Os líderes quase diante do Adamastor

Afinal, no dia do mar, apenas houve um desfile de modelos marítimos e a continuação do almoço entre o líder do PSD e o líder do PP. Entre as decisões publicitadas, tomadas nesse bem público destinado às forças armadas, ficámos a ver navios e ninguém meteu água, porque "a coligação nunca esteve em risco" e "os dois partidos aguentaram juntos tempos muito difíceis", salientando-se que, "numa altura de crescimento", não faria sentido "pôr em causa a estabilidade". Entre as patrióticas medidas anunciadas, ficámos a saber que "houve um clima de boa disposição" no Conselho de Ministros, e que "trabalhámos imenso e ninguém enjoou". Paga Zé e não te queixes. A pátria está definitivamente posta à mesa do orçamento, com talheres de luxo, seguranças de requinte, toalhas brancas e ementa desconhecida.

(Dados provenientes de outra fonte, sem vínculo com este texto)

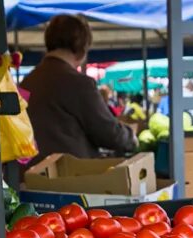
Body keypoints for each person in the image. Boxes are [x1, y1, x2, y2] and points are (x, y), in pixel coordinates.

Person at [20, 14, 135, 159]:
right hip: (67, 177)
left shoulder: (27, 82)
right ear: (82, 48)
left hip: (28, 176)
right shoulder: (80, 84)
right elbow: (108, 133)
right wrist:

Virados a estibordo, eis oito séculos de história em figura humana

O subscritor destas palavras abertas que, até há pouco, sofria da doença cívica do indiferentismo, nota que começa a resvalar para a zona da revolta, dado que se sente condenado ao estatuto de pária, mas, apesar de não comer, também não calo nem agradeço aos chefezinhos. Limito-me a registar como, dia após dia, vamos perdendo o sentido dos gestos, como no centro dos aparelhos simbólicos se vão desrespeitando intimamente os sinais que davam emoção ao todo e como o doméstico vão ocupando o lugar do público.